▶ Instructions for the task
Transcribe the listing below only from the line with "right shoulder: (282, 700)" up to and including the line with "left knee: (215, 709)".

————————

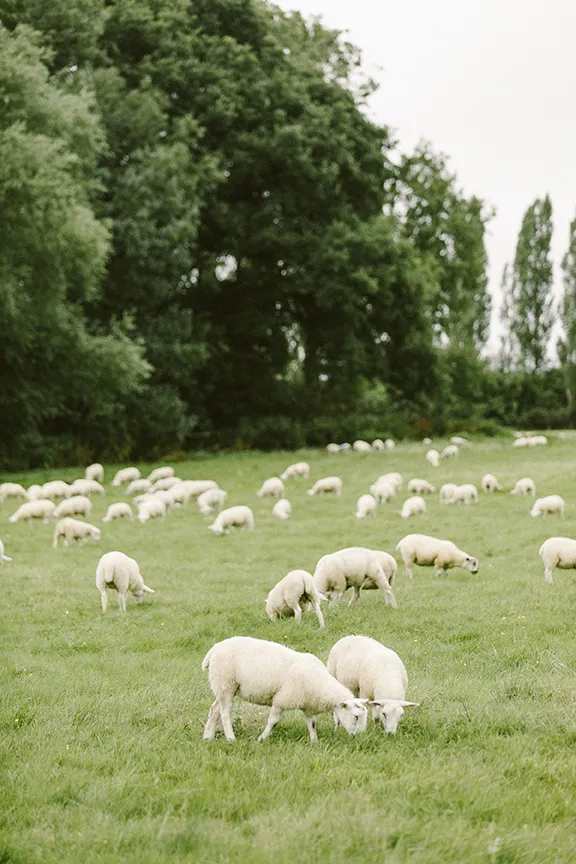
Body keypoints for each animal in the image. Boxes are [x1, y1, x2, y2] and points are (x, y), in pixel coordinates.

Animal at [202, 636, 368, 742]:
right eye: (356, 716)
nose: (358, 737)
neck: (321, 685)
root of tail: (214, 649)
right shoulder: (282, 700)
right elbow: (273, 722)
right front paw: (261, 739)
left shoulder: (307, 704)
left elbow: (312, 724)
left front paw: (314, 741)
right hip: (226, 684)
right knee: (225, 713)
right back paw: (231, 738)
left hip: (223, 687)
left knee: (215, 709)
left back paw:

————————

▶ Task result
right shoulder: (282, 700)
right elbow: (273, 722)
right front paw: (261, 739)
left shoulder: (307, 704)
left elbow: (312, 724)
left front paw: (314, 741)
right hip: (226, 684)
right knee: (225, 713)
right back paw: (231, 738)
left hip: (223, 687)
left knee: (215, 709)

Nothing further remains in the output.